"Like an animal inside a skull looking out the eyeholes."


The sentence above is one of many great lines in Cormac McCarthy's new book The Road. I just read this, and my head is still swimming in it, and thus not able to break it a part too much and discuss smartly, but wanted to mention it here quickly for those who have not read it. Yet. The basic plot concerns a father and son traveling along a road toward the ocean a couple years after the world has ended. I know it sounds like mad max but its more like Hamsun's Pan or Hemingway. Written in a deliberate, fractured style with no chapter breaks, it's an incredibly grim book, with suicide, cannibalism, rape, and murder, but the unrelenting story is elevated by some truly poetic writing that gives the nightmarish aspects of the book real emotional weight (stephen king has not, nor will ever, write a line as good as "Borrowed time and borrowed world and borrowed eyes with which to sorrow it.").

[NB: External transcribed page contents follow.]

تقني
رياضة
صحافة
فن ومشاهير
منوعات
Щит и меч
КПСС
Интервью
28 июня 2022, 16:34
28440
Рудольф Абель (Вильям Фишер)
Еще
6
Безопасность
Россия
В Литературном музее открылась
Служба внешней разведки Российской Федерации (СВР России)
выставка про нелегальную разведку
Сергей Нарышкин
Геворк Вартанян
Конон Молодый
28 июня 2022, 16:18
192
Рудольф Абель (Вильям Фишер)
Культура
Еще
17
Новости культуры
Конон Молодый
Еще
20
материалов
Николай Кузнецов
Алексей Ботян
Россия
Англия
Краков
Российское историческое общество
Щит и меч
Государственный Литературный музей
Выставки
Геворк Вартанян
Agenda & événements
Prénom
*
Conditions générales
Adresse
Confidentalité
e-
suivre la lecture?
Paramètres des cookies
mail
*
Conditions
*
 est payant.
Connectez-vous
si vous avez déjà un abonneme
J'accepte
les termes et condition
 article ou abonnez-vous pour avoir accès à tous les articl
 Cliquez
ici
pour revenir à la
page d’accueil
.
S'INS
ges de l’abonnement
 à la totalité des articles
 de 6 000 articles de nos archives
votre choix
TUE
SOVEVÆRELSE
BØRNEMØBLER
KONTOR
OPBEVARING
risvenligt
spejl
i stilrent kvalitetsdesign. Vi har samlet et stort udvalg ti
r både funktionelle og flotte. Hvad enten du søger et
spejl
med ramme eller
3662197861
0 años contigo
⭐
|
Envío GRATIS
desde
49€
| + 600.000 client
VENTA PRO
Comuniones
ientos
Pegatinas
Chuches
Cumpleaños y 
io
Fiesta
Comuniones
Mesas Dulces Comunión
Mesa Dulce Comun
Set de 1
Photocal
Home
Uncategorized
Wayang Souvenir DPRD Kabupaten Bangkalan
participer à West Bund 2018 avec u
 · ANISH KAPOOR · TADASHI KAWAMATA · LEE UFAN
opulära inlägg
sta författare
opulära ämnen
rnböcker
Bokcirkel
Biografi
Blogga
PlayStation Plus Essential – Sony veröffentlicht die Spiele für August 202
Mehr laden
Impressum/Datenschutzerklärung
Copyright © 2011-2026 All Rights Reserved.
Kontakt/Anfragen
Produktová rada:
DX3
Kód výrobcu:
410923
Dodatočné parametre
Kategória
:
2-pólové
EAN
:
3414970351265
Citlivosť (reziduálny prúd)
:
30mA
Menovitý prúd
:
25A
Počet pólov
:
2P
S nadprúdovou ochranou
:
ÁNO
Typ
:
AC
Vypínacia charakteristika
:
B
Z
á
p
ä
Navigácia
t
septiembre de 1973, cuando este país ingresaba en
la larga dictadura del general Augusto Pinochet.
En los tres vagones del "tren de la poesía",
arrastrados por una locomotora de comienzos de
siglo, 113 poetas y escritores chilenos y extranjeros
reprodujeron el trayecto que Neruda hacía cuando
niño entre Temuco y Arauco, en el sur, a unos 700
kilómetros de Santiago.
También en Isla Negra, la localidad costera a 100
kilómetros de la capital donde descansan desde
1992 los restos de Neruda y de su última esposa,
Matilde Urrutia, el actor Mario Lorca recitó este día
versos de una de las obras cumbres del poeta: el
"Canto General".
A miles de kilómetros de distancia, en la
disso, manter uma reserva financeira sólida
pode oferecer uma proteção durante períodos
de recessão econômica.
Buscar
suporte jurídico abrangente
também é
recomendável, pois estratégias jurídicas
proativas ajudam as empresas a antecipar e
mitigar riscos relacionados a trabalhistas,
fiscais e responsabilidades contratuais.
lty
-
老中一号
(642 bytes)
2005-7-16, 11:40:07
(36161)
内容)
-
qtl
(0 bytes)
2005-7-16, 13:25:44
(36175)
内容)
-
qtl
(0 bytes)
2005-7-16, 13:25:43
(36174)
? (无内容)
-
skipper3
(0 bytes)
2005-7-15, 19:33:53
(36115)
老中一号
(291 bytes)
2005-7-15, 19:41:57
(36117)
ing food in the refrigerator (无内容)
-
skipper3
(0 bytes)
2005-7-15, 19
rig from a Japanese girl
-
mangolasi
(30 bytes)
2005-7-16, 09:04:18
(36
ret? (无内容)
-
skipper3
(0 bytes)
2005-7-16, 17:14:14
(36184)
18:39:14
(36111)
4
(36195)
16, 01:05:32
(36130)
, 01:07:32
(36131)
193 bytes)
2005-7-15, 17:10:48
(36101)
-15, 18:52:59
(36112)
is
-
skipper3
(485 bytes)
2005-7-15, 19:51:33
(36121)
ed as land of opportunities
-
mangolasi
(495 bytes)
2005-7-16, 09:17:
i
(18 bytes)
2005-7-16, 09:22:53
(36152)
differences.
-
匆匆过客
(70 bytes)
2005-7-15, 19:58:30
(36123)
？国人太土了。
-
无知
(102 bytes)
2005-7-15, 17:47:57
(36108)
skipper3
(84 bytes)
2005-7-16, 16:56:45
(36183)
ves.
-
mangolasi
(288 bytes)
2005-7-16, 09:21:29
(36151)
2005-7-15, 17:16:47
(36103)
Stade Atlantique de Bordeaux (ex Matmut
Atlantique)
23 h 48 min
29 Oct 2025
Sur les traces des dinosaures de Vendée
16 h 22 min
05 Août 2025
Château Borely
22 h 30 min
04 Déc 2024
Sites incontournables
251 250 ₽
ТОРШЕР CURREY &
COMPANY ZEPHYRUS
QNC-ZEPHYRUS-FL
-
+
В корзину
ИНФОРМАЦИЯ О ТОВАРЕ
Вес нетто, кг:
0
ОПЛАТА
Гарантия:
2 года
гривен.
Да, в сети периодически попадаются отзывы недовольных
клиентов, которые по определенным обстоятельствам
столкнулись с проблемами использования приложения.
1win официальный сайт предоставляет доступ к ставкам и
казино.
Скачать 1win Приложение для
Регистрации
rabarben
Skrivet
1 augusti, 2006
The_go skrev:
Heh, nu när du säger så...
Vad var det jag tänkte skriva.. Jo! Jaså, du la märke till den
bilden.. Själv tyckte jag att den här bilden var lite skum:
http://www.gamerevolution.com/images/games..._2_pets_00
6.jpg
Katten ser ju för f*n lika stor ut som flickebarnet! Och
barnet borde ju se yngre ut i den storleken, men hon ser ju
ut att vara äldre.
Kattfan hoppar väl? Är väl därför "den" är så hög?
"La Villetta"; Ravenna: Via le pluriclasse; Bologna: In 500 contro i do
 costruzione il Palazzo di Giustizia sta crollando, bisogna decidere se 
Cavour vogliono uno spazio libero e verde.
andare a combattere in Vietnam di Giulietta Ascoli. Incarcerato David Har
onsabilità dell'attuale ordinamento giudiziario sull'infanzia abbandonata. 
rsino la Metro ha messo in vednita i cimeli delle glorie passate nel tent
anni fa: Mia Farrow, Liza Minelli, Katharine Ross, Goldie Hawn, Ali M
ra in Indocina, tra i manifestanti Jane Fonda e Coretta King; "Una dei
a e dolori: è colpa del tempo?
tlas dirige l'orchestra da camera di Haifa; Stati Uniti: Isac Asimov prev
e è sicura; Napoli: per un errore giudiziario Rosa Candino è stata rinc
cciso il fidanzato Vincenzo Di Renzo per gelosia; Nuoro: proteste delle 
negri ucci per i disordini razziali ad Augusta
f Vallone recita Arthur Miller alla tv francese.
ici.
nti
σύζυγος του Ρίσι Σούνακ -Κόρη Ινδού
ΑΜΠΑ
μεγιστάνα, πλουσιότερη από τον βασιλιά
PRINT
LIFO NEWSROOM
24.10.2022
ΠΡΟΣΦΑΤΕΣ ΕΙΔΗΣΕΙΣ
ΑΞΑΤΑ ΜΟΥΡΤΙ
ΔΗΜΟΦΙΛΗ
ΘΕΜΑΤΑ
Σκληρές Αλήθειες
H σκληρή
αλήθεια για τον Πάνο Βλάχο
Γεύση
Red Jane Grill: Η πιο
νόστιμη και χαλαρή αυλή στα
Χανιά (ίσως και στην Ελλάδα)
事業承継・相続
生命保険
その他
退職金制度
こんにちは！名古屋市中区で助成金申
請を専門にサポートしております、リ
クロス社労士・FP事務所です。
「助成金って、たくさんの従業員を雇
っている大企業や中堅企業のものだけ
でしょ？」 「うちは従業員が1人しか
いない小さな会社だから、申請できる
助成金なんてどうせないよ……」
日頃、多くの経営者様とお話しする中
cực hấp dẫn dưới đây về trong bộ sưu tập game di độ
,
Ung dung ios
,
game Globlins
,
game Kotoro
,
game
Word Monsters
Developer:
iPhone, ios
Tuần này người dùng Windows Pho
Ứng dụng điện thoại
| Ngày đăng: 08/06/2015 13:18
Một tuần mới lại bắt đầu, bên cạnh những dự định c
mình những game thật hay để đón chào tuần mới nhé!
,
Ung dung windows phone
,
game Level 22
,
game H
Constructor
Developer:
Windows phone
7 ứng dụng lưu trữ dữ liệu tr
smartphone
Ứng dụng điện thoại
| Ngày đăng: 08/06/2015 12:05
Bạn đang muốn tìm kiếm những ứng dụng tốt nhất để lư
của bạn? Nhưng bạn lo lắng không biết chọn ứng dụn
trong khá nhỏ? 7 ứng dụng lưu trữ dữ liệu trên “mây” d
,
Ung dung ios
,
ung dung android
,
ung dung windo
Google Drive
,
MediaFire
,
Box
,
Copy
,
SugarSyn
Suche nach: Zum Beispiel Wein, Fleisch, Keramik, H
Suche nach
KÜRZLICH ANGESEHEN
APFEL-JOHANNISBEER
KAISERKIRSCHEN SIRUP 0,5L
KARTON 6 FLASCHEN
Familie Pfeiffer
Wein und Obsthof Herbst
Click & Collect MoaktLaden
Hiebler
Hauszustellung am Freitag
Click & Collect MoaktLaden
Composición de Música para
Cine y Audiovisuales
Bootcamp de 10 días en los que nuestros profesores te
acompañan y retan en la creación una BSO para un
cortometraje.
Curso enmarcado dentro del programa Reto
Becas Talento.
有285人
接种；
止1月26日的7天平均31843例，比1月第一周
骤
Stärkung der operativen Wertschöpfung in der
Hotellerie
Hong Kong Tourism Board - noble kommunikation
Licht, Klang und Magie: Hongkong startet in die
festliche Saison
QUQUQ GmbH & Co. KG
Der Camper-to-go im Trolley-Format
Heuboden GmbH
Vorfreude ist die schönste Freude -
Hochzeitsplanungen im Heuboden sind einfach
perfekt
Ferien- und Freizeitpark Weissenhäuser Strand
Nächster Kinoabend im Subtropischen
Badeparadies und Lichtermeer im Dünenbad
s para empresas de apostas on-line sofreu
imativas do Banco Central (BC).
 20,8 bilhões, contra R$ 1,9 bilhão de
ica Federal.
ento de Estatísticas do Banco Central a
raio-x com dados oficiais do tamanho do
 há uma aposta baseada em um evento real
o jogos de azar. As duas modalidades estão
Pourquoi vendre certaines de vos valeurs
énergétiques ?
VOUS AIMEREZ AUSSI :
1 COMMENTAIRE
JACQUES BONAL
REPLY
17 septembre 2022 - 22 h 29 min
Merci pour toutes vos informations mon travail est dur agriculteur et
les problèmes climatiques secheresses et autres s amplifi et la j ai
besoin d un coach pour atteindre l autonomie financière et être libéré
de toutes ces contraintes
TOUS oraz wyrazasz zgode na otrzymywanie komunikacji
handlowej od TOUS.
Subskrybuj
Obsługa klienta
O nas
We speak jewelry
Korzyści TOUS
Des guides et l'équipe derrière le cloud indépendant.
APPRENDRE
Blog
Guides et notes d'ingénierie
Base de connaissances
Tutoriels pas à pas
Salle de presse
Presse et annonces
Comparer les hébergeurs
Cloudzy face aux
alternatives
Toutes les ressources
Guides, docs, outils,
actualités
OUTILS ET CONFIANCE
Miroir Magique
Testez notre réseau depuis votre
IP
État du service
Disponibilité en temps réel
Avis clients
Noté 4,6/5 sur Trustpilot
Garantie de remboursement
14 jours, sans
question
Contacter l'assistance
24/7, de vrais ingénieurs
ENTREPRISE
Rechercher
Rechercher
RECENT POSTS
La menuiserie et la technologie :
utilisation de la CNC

It's that rare piece of genre fiction that 100% delivers at being a great page turner, but also stays with you afterward for a host of varied, wide ranging reasons. Like the father washing a dead man's splattered brains from his eight year old son's hair in a shallow grey stream (and noting that he lives in world where he does such a thing) to the haunting descriptions of an American landscape where every tree is charred fruitless and ash comes down with the snow endlessly.
An incredibly draining read, but a really rewarding one. Check it out.